В голове кипели мысли, планы менялись один за другим и со вздохом отбрасывались, но один застрял и показался лучше прочих.
Париж бредил парфюмерией. Любой магазин и даже лавочка, не говоря уже о модельных домах, предлагали свою парфюмерную продукцию, кремы и всякую косметику. Отчего не попробовать? Парижский рынок уже насыщен, но можно затеять дело в Лондоне. Денег для начала требовалось мало, а в случае удачи вдруг получится основать компанию. Со временем можно даже подключить Америку, и тогда будет повод и основание поехать туда самой.
Весною 1928 года я съездила в Лондон и, с видом на будущее, завязала там связи в сфере распространения. Я обрела второе дыхание, вновь исполнилась веры в себя. Все свое время я проводила в конторах парфюмерных фирм перед шеренгами пузырьков. Из каждого по очереди брала по капле на перчатку, на запястье, на меховой воротник, на верхнюю губу. Вскоре я была ходячий парфюмерный киоск, и уже решительно не могла отличить один запах от другого. Это занятие совершенно пленило меня. Духи наводили на мысль о музыке: и там, и тут есть некая глубинная гармония, которую, бесконечно варьируя, можно изукрасить, сделать богаче. При всей трудности выбора я остановилась на двух образцах, дала им название, заказала специалистам флаконы, наклейки и коробочки. С готовыми образцами я вернулась в Лондон; фирма, с которой я прежде связывалась, одобрила духи и высказалась обнадеживающе. Все складывалось настолько хорошо, что я решила задержаться в Лондоне, даже прихватить часть лета, только чтобы быть поближе к производству.

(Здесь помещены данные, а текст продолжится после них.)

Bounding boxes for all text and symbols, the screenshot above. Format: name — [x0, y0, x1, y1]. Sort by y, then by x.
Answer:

В каком то смысле я была рада на время уехать из Парижа, ненадолго покинуть мой скромный дом в Булони. Париж был полем проигранного сражения. Совсем недавно я была вынуждена расстаться с моим старым дворецким Карпом, чуть ли не главной достопримечательностью дома, и в Булони было совсем грустно. В Лондоне я сняла две комнаты в глубине большой квартиры. Квартира была с обслуживанием, вроде гостиницы, и собственную горничную некуда было поместить, но ничего лучшего я не могла себе позволить, а «Ритц» не возникал даже в мыслях. Мои окна выходили на грязную стену и крышу с закопченными трубами. Чтобы причесаться, я усаживалась на постель, занимавшую чуть не всю комнату; негде было держать одежду, вообще не было ничего, способного как то украсить это помещение.

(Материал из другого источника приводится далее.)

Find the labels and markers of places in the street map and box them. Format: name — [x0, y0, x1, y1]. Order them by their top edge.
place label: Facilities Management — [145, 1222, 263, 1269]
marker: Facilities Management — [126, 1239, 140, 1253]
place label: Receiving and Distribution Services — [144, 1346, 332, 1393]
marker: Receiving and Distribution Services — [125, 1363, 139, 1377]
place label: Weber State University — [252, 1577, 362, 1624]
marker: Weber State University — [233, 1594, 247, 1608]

Столь славно начавшееся парфюмерное дело вдруг начало давать сбои. Возникли всякие помехи, с которыми следовало разобраться, и вскоре я поняла, что в короткий срок вряд ли вообще что то сделаю.

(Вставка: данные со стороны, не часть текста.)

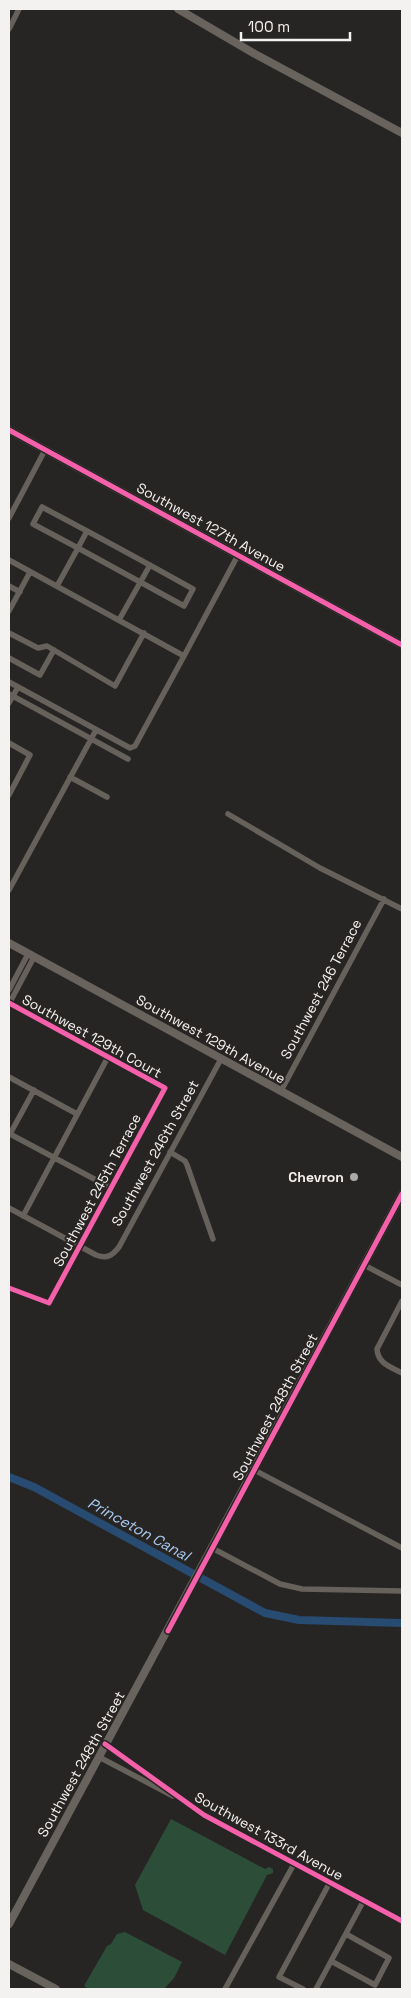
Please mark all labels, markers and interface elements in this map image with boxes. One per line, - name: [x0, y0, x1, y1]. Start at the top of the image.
- scale bar: [241, 10, 350, 42]
- text: 100 m: [248, 17, 290, 36]
- street label: Southwest 127th Avenue: [133, 479, 289, 575]
- street label: Southwest 246 Terrace: [276, 916, 366, 1062]
- street label: Southwest 129th Court: [19, 990, 165, 1082]
- street label: Southwest 129th Avenue: [133, 990, 289, 1088]
- street label: Southwest 246th Street: [107, 1077, 203, 1229]
- street label: Southwest 245th Terrace: [49, 1110, 145, 1270]
- place label: Chevron: [288, 1168, 344, 1186]
- marker: Chevron: [348, 1171, 360, 1183]
- street label: Southwest 248th Street: [228, 1330, 322, 1484]
- water label: Princeton Canal: [85, 1493, 195, 1566]
- street label: Southwest 248th Street: [33, 1688, 129, 1840]
- street label: Southwest 133rd Avenue: [192, 1788, 346, 1884]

Не думаю, что когда нибудь еще в жизни я так остро чувствовала свое одиночество, как в той лондонской квартире. Да, и в Париже я жила одиноко, но там был свой воздух, там все вокруг было создано моими руками. А здесь ничего своего, и я почти утратила тот относительный душевный покой, что обрела годами каторжной работы. Из головы не шла мысль, что я неудачница. Все, к чему я прикасалась, рассыпалось в прах. Напрасно было и стараться. С моим то скверным снаряжением да в одиночку — сколько можно выдерживать напор нового мира?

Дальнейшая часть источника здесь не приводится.